Grief Responses vs. Grief Reactions

By Sherrye Urtz, LCPC, CBCP

Last month I mentioned that grief is a person's emotional response to any type of loss. Often we may hear the terms grief responses and grief reactions used interchangeably, but are they meant to be?

Grief Reactions: Mourning is an outward expression of grief, including cultural and religious customs (in some cases surrounding a death), but it could be divorce, job loss, moving, friendship, demotion, not getting into the college you wanted, etc . It is also the process of adapting to life after loss. Common grief reactions include difficult feelings, thoughts, physical sensations, and behaviors. These all vary from person to person. Although each person's grief is unique, the experience is shaped by his or her society and culture.
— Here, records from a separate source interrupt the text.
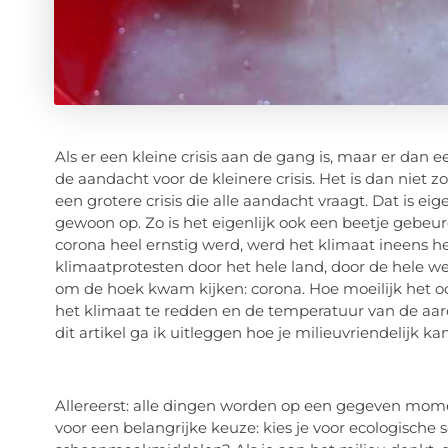
Als er een kleine crisis aan de gang is, maar er dan 
de aandacht voor de kleinere crisis. Het is dan niet zo
een grotere crisis die alle aandacht vraagt. Dat is eig
gewoon op. Zo is het eigenlijk ook een beetje gebeurd
corona heel ernstig werd, werd het klimaat ineens 
klimaatprotesten door het hele land, door de hele we
om de hoek kwam kijken: corona. Hoe moeilijk het oo
het klimaat te redden en de temperatuur van de aarde
dit artikel ga ik uitleggen hoe je milieuvriendelijk ka
Allereerst: alle dingen worden op een gegeven mome
voor een belangrijke keuze: kies je voor ecologisc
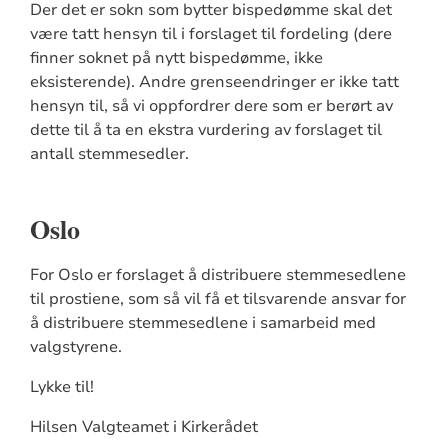
Der det er sokn som bytter bispedømme skal det
være tatt hensyn til i forslaget til fordeling (dere
finner soknet på nytt bispedømme, ikke
eksisterende). Andre grenseendringer er ikke tatt
hensyn til, så vi oppfordrer dere som er berørt av
dette til å ta en ekstra vurdering av forslaget til
antall stemmesedler.
Oslo
For Oslo er forslaget å distribuere stemmesedlene
til prostiene, som så vil få et tilsvarende ansvar for
å distribuere stemmesedlene i samarbeid med
valgstyrene.
Lykke til!
Hilsen Valgteamet i Kirkerådet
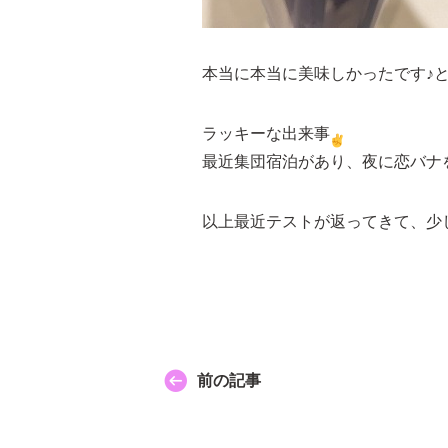
本当に本当に美味しかったです♪
ラッキーな出来事
最近集団宿泊があり、夜に恋バナ
以上最近テストが返ってきて、少
前の記事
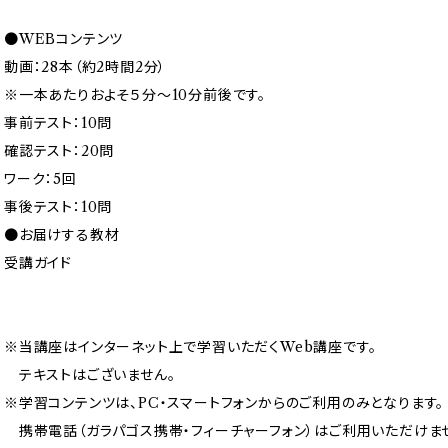
●WEBコンテンツ
動画：28本（約2時間2分）
※一本あたりおよそ５分〜10分前後です。
事前テスト：10問
確認テスト：20問
ワーク：5回
事後テスト：10問
●お届けする教材
受講ガイド
※当講座はインターネット上で学習いただくWeb講座です。
テキストはございません。
※学習コンテンツは、PC・スマートフォンからのご利用のみとなります。
携帯電話（ガラパゴス携帯・フィーチャーフォン）はご利用いただけま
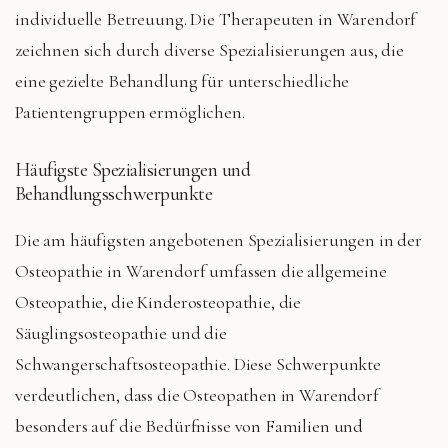
individuelle Betreuung. Die Therapeuten in Warendorf
zeichnen sich durch diverse Spezialisierungen aus, die
eine gezielte Behandlung für unterschiedliche
Patientengruppen ermöglichen.
Häufigste Spezialisierungen und
Behandlungsschwerpunkte
Die am häufigsten angebotenen Spezialisierungen in der
Osteopathie in Warendorf umfassen die allgemeine
Osteopathie, die Kinderosteopathie, die
Säuglingsosteopathie und die
Schwangerschaftsosteopathie. Diese Schwerpunkte
verdeutlichen, dass die Osteopathen in Warendorf
besonders auf die Bedürfnisse von Familien und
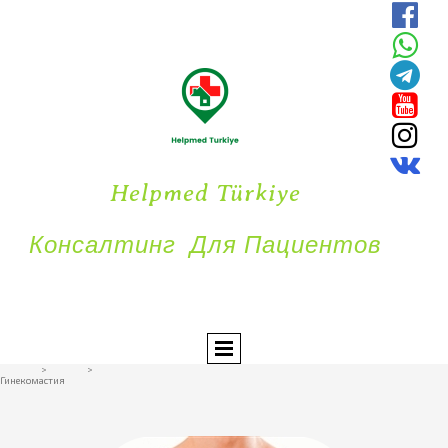






Helpmed Türkiye
Консалтинг Для Пациентов
Главная
>
Лечение
>
Гинекомастия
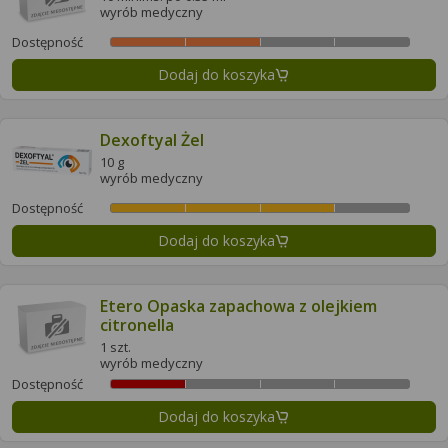
wyrób medyczny
Dostępność
Dodaj do koszyka
Dexoftyal Żel
10 g
wyrób medyczny
Dostępność
Dodaj do koszyka
Etero Opaska zapachowa z olejkiem
citronella
1 szt.
wyrób medyczny
Dostępność
Dodaj do koszyka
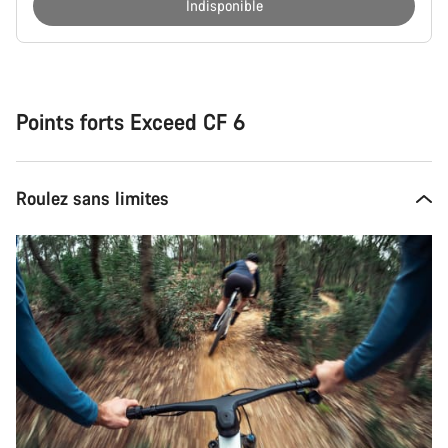
Indisponible
Raisons
d’achat
Points forts Exceed CF 6
Roulez sans limites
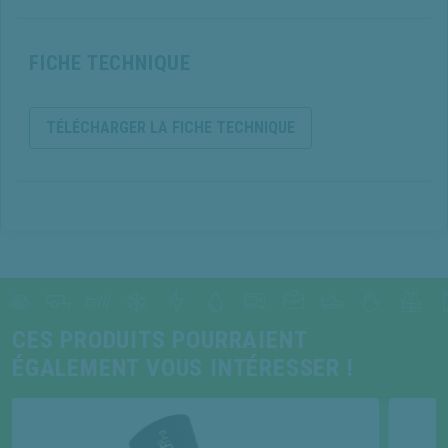
FICHE TECHNIQUE
TÉLÉCHARGER LA FICHE TECHNIQUE
CES PRODUITS POURRAIENT
ÉGALEMENT VOUS INTÉRESSER !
Each culture has its own set of beliefs and rituals for grief and bereavement. This affects how people experience and express grief. In American culture, most places of employment give 3-5 days of bereavement leave ONLY after the death of an immediate family member. Does this mean we should not grieve any other loss? How are we to turn off our emotional reactions? Should we stop grieving after 3 days for an immediate family member? Unfortunately, this is not how the heart and brain work. Since grief is an individual process with no time restraints, so too are grief reactions.

Grief Responses: Our responses to grief are really about becoming self-aware. WOW! “Aha” moment here, right? Not really. But it is one of the reasons why mindfulness, spirituality, and/or prayer can play such an impactful role in the healing process. As we become more self-aware, we are able to practice making more conscious and deliberate “responses” to our reactions. What’s important is how we respond to the initial difficult feelings, thoughts, physical sensations, etc.

While grieving a loss is an inevitable part of life, there are ways to help cope with the pain and grief and eventually, find a way to find your new normal and continue moving forward in life.

1. Acknowledge your pain.

2. Accept that grief can trigger many different and unexpected emotions.

3. Understand that your grieving process will be unique to you.

4. Seek out face-to-face support from people who care about you.

5. Support yourself emotionally by taking care of yourself physically.

6. Recognize the difference between grief and depression.